-- Passage --
┌──

Control of humanoids

Macroscopic dynamics and control -- COM-ZMP model

As explained in Humanoid motion section, the macroscopic dynamics is represented by the relationship between COM and the total external force. More concretely stating, the translational COM acceleration is proportional to the total external force. Hence, COM can be controlled through the manipulation of the total external force (Witt 1968, Yamashita et al. 1972, Fujimoto & Kawamura 1995).

One should notice that the external force satisfies the following constraints.

    1. Unilaterality: abstract forces cannot be exerted at any contact points, and
    2. Friction: any tangential forces cannot exceed the maximum static friction force.

The former is more severe, which is substitutable with a condition where the center of pressure of the external force must lie within the supporting region (the convex hull of contact points) (Vukobratovic et al. 1969). The center of pressure is also defined as the zero-moment point or ZMP in short, since the horizontal component of the moment of force (torque) acting about that point is zero (Vukobratovic et al. 1972).

The relationship between COM and the total external force is also represented by that between COM and ZMP under the following approximations: (1) the total mass is concentrated at COM, and (2) the height of COM is constant. In such situations, the manipulation of ZMP is almost equivalent with the manipulation of the external force (Mitobe et al. 1996). It originates in a fact that the dynamics of COM-ZMP is similar to that of an inverted pendulum (Nagasaka et al. 1999). The question is in what way ZMP should be manipulated.

Dynamics morphing

Humanoid control involves a variety of objectives such as keeping stance configuration, stepping out to avoid falling down, alternating the pivot foot and walking. Controller should be designed to achieve each objective based on the common equation of motion of the COM-ZMP model and dynamical contraints. However, it is not desirable to switch many different controllers which are individually designed for each objective according to the situations due to the following two reasons. First, the borderlines between "the situations" are not so clear that they are easily classified; if the controllers are designed based on the assumption that situations are well-defined, they don't properly work against the changes of realistic situations. Second, it is hard to design the behavior in the upper layer upon a patchwork of individual controllers.

└──

-- Exercise instructions --
**a)** Translate this sentence from the humanoid control text into Spanish: "The question is in what way ZMP should be manipulated."
**b)** Answer these questions from the humanoid control text:
(i) What is the translational COM acceleration proportional to?
(ii) What other name is given to the center of pressure?
(iii) What is the dynamics of COM-ZMP said to be similar to?
The listing after the humanoid control text is separate material.

-- Data excerpts --
┌──

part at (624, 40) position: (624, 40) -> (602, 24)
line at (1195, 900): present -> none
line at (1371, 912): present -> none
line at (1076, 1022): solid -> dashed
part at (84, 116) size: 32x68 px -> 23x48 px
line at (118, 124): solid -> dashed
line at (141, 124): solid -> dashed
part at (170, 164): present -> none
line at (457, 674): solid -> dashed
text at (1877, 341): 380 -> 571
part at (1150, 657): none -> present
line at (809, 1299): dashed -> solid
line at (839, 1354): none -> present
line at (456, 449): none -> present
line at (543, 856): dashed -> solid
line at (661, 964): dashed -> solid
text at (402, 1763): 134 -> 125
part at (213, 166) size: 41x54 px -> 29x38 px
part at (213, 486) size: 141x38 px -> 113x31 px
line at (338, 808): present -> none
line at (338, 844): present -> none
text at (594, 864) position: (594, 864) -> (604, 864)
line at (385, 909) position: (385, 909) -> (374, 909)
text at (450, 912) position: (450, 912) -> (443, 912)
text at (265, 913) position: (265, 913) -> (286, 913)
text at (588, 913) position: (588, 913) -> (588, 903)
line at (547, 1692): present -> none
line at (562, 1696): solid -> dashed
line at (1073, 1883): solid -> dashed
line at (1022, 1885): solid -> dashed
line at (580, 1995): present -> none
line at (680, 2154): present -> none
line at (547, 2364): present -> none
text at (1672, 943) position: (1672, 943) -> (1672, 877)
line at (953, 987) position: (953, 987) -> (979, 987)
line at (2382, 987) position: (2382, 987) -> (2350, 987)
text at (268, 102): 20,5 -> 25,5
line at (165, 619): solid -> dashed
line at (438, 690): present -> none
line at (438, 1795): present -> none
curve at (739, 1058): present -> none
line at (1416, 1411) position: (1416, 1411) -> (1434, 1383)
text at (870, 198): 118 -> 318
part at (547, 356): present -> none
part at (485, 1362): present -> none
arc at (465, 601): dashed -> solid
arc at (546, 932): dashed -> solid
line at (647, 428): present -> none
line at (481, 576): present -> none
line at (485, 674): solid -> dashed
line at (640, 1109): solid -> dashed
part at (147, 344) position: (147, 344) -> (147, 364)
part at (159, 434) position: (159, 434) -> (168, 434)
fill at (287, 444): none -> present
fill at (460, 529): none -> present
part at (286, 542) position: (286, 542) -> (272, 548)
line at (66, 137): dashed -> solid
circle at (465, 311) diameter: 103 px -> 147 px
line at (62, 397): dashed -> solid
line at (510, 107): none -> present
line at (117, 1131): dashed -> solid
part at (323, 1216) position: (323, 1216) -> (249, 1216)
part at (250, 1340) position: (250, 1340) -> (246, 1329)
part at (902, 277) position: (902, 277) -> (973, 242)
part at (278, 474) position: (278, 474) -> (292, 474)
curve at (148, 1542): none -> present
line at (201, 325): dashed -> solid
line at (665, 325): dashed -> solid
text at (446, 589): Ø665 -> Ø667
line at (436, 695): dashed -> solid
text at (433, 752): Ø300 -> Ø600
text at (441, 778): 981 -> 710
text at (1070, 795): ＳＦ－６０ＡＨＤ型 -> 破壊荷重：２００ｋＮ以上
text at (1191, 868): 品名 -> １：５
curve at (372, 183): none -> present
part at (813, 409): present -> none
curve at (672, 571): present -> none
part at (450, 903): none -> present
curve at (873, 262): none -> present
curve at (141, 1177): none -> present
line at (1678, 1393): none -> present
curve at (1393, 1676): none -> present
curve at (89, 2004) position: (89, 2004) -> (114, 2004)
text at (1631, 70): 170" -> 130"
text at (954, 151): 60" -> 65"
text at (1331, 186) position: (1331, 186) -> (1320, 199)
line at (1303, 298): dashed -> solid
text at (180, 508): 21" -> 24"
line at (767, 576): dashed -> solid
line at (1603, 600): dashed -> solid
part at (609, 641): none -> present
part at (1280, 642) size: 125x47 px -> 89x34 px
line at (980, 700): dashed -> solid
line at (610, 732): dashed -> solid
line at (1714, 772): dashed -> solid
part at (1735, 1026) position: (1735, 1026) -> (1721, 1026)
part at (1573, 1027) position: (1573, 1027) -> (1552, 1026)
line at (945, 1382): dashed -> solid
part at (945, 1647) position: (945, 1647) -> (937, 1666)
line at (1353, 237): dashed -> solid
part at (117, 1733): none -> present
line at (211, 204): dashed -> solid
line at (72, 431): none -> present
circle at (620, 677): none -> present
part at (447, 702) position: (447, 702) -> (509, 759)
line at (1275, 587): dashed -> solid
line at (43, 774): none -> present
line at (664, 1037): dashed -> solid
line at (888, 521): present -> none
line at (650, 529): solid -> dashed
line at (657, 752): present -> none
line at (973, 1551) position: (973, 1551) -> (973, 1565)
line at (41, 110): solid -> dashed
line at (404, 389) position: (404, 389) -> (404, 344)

└──

-- Task responses --
**a)** La cuestión es de qué manera debe manipularse el ZMP.

**b)**
(i) The total external force.
(ii) The zero-moment point, or ZMP.
(iii) The dynamics of an inverted pendulum.